*** RECORDS FOR THIS EXERCISE

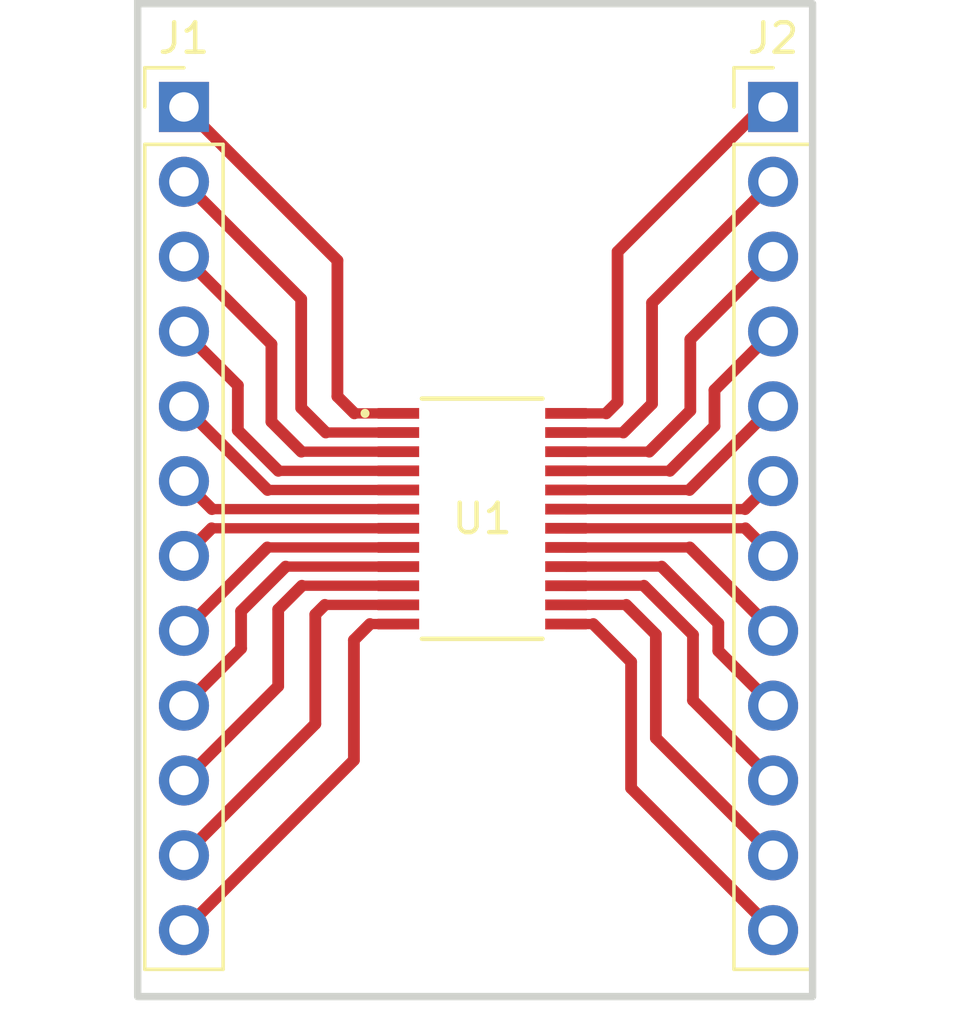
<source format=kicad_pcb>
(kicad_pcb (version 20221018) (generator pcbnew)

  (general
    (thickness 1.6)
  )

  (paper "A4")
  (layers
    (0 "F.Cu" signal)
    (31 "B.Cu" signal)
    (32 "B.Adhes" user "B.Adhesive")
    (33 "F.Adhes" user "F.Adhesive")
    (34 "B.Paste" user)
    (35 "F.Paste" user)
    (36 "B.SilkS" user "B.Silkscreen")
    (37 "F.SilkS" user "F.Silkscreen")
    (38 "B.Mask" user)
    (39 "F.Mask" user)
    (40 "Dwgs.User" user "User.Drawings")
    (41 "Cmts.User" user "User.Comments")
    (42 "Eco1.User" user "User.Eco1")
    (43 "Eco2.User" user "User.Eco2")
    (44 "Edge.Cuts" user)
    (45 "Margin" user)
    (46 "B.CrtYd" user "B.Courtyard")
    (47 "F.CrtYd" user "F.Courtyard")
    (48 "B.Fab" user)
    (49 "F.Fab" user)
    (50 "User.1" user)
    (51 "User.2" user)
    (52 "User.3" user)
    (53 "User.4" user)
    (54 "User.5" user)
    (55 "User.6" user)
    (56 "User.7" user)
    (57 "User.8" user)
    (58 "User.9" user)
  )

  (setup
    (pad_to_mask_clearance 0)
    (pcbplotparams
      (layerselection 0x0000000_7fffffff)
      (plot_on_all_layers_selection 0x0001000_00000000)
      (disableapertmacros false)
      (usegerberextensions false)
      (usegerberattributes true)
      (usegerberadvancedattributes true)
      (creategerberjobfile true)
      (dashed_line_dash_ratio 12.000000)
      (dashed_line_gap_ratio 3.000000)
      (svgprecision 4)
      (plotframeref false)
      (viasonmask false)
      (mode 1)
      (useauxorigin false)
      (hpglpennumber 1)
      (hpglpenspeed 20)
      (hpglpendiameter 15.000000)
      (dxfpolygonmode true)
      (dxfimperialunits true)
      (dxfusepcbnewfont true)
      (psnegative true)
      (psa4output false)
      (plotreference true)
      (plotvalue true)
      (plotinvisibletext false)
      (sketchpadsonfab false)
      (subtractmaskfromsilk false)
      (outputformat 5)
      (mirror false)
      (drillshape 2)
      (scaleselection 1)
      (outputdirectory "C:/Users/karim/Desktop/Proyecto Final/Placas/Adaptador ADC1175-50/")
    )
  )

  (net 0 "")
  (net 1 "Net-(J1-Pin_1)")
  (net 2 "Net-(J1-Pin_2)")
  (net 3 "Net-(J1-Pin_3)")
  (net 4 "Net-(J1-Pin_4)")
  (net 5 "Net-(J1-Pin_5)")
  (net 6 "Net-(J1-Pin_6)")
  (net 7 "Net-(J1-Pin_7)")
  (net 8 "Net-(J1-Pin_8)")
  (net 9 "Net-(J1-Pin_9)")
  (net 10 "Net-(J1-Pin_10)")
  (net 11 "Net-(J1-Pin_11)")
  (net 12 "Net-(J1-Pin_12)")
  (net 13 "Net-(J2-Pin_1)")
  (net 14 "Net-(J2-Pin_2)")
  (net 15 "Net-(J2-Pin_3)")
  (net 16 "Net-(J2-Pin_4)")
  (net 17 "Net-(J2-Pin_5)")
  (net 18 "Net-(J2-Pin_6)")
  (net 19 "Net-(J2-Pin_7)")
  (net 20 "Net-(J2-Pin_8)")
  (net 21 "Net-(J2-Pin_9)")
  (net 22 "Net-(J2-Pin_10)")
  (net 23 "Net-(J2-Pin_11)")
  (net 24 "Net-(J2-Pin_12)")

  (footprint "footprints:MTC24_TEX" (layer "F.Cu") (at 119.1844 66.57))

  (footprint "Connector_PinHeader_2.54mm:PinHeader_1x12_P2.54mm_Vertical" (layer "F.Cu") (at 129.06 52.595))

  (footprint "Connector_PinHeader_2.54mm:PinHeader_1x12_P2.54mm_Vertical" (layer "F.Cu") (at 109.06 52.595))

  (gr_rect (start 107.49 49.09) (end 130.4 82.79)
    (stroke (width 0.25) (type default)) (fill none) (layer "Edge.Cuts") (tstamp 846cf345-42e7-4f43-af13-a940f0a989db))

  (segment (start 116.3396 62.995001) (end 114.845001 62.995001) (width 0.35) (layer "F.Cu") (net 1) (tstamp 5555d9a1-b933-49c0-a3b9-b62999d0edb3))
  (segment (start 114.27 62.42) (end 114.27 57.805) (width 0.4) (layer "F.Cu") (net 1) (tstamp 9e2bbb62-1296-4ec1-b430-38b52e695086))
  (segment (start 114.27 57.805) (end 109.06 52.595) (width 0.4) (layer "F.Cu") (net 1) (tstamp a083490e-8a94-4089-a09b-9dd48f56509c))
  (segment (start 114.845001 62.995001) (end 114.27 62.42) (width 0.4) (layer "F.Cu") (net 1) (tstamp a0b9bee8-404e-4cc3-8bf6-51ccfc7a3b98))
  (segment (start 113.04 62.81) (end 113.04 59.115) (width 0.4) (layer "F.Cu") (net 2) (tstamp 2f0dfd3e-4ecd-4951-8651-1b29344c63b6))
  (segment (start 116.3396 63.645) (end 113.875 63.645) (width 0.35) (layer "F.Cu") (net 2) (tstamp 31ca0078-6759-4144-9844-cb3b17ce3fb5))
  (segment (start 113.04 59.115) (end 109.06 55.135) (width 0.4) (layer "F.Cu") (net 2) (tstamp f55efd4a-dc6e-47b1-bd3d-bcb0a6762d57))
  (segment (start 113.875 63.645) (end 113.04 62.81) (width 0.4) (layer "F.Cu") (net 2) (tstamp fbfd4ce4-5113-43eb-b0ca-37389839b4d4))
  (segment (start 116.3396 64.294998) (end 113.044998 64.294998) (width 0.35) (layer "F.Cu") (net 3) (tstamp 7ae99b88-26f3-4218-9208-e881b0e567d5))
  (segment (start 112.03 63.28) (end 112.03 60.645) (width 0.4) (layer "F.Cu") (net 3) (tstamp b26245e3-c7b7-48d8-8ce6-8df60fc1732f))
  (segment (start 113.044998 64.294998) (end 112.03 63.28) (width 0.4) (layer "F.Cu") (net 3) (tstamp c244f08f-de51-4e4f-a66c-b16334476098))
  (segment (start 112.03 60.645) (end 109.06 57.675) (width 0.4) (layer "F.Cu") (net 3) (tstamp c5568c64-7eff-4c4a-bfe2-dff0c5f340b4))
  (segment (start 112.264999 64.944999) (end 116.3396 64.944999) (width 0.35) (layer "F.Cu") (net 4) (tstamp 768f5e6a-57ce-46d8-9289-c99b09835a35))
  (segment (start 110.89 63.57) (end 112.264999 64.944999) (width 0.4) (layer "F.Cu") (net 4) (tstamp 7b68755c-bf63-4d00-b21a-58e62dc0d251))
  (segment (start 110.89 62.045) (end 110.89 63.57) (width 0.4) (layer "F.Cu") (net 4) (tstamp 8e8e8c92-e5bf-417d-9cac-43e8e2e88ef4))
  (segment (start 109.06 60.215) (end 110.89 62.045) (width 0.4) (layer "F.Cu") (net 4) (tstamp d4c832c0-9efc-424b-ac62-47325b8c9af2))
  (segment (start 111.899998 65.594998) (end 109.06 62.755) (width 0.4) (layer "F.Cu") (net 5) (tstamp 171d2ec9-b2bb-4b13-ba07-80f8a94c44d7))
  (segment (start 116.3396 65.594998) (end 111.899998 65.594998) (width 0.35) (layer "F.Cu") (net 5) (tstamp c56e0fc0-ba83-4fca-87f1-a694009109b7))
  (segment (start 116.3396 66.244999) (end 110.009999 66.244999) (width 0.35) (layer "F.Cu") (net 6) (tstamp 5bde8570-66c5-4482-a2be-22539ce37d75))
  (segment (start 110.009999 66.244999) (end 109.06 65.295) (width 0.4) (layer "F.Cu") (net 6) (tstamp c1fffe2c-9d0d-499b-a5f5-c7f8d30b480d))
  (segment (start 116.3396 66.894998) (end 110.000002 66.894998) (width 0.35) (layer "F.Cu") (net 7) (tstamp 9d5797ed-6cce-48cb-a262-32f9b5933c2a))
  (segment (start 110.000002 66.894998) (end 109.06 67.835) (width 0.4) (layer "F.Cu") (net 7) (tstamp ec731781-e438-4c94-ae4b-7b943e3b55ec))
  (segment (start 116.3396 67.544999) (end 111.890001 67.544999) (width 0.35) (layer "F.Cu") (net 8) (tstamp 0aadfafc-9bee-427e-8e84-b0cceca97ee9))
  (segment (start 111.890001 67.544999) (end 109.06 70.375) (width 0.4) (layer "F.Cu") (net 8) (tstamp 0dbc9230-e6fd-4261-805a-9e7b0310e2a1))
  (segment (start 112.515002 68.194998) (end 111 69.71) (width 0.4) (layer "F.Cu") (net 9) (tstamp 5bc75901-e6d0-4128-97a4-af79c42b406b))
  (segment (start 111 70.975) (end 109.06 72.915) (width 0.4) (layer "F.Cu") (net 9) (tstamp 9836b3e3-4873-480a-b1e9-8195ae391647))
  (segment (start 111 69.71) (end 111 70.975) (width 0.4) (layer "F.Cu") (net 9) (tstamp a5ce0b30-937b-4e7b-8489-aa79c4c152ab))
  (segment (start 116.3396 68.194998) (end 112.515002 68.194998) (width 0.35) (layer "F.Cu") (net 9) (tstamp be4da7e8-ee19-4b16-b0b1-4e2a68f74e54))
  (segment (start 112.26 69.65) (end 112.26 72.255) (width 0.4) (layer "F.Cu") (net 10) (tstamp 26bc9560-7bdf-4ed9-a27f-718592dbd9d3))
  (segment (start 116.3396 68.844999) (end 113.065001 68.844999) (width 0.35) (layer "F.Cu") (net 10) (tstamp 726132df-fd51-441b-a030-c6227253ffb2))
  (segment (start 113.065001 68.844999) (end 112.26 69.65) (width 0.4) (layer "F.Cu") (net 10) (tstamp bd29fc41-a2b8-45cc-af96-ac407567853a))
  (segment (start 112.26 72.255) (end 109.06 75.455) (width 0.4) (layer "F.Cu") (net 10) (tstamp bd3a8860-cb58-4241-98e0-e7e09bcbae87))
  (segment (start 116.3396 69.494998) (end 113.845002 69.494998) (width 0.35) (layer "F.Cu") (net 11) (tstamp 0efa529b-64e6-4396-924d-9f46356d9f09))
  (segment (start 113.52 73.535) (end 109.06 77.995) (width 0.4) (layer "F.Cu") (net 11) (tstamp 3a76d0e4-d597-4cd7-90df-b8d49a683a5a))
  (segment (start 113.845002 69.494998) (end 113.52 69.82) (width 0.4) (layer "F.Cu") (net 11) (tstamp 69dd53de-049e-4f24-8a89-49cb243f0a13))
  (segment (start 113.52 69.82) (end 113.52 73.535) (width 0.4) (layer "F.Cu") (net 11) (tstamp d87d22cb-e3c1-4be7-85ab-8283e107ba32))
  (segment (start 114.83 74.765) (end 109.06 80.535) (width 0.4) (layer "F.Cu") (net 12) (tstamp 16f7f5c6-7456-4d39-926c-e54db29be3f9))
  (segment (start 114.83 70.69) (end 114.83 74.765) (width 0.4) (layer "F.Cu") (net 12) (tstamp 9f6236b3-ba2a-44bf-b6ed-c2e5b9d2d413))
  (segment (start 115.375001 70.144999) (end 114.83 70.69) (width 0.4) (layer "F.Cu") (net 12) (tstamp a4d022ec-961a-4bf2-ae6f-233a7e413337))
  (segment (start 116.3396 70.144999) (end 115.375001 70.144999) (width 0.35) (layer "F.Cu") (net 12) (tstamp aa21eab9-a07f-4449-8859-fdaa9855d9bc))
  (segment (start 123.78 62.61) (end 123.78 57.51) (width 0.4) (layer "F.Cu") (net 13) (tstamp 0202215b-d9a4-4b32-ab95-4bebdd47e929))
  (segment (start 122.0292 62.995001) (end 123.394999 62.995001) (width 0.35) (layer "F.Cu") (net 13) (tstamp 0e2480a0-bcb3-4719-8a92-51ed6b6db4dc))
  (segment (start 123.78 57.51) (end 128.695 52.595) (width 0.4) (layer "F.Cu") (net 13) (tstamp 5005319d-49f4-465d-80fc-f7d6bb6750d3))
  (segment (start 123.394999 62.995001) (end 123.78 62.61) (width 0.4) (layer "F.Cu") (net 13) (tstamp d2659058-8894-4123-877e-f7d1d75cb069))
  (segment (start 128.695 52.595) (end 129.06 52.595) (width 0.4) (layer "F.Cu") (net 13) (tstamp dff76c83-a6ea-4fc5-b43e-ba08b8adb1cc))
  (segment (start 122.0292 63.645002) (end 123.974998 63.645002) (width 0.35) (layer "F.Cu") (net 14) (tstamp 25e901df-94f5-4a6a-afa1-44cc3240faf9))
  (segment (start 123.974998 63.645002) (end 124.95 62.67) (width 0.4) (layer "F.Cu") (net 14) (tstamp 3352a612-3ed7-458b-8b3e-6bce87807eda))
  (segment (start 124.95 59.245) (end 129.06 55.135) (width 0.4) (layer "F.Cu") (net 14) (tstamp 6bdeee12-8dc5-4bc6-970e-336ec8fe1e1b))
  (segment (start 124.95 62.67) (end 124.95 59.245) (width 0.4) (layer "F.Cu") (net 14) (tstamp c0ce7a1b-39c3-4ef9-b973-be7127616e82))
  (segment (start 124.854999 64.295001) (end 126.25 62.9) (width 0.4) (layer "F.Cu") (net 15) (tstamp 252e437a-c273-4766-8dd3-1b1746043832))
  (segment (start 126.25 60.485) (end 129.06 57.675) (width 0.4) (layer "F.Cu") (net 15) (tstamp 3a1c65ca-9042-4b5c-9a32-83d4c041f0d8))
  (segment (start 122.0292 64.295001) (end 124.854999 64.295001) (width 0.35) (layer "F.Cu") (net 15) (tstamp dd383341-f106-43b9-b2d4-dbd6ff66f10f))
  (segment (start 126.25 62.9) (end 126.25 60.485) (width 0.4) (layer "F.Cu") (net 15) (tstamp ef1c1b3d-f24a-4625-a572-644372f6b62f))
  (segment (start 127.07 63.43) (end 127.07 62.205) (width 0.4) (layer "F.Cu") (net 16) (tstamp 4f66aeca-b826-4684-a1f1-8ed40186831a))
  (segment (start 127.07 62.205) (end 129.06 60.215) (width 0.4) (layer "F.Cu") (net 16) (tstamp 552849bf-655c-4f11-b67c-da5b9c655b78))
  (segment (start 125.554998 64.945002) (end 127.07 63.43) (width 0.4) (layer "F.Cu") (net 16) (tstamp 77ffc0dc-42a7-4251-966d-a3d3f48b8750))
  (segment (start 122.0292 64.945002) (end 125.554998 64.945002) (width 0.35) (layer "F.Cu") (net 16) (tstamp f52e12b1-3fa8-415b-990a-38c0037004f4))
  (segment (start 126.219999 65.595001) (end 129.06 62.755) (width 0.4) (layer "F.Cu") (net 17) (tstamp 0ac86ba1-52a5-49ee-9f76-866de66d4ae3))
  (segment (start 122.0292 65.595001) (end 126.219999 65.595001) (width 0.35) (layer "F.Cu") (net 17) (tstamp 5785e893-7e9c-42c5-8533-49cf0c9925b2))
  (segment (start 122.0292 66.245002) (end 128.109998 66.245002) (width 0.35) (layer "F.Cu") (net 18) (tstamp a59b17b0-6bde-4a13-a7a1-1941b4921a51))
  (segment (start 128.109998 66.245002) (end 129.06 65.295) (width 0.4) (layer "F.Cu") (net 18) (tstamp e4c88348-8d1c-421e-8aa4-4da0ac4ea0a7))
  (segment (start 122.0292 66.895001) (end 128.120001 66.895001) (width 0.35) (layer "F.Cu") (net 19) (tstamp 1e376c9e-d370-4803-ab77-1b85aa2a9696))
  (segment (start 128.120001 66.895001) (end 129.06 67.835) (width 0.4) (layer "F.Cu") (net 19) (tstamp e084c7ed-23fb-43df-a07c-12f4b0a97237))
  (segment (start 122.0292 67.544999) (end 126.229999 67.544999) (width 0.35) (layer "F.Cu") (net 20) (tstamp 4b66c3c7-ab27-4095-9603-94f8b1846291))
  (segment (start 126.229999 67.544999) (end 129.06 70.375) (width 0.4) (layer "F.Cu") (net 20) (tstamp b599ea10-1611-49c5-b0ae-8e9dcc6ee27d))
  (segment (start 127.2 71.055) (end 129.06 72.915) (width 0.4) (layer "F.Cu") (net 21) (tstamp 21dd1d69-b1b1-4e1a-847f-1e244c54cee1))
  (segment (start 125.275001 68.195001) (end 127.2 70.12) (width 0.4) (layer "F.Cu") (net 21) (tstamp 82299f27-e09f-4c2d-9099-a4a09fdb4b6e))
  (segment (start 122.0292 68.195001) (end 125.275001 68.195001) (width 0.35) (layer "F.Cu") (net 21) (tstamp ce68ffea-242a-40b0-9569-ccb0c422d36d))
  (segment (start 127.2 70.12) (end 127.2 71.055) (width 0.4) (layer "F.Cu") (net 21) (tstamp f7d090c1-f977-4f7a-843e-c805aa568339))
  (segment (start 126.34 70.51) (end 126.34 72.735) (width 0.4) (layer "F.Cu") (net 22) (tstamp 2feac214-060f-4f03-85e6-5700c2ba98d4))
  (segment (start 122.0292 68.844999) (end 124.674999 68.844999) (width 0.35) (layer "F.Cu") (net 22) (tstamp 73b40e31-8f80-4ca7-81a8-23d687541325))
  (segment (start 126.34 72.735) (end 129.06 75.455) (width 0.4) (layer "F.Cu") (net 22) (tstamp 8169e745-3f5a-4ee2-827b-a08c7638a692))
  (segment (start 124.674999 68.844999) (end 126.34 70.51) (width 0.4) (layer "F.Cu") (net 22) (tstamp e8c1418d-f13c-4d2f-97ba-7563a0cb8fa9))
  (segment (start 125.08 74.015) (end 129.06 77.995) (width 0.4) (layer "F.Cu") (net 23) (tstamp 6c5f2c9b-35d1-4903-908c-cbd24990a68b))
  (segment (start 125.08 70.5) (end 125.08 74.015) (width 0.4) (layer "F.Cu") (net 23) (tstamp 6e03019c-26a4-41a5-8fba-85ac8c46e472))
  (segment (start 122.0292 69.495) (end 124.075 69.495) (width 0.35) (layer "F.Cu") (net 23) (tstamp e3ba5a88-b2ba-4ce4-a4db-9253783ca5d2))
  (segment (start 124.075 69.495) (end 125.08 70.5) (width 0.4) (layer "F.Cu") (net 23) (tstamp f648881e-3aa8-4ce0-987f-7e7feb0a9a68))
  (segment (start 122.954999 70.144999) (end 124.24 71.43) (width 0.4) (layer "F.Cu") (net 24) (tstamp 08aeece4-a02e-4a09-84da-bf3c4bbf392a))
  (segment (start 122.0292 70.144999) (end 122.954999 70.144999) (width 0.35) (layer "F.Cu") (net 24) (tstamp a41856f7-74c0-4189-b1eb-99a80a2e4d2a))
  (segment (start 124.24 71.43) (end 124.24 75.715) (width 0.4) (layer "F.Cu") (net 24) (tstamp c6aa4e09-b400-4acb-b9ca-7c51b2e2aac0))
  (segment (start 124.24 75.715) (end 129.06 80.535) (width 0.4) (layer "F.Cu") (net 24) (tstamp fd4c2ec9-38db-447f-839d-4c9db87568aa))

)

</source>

******
*** RECORDS FOR THIS EXERCISE

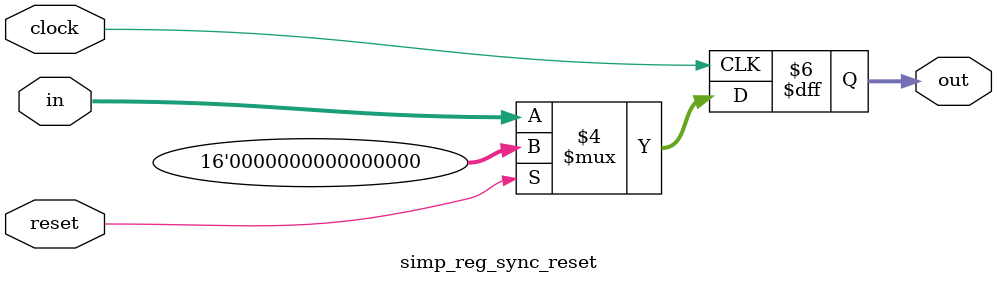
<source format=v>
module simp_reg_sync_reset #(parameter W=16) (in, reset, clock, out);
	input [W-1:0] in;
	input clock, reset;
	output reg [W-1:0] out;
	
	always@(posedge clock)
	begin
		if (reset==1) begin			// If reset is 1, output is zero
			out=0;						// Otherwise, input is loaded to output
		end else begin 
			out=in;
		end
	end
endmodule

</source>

******

> _PROBLEM REQUIREMENTS_: Select and copy every line from the records that includes the word "Silkscreen".

> _YOUR SOLUTION_:
    (36 "B.SilkS" user "B.Silkscreen")
    (37 "F.SilkS" user "F.Silkscreen")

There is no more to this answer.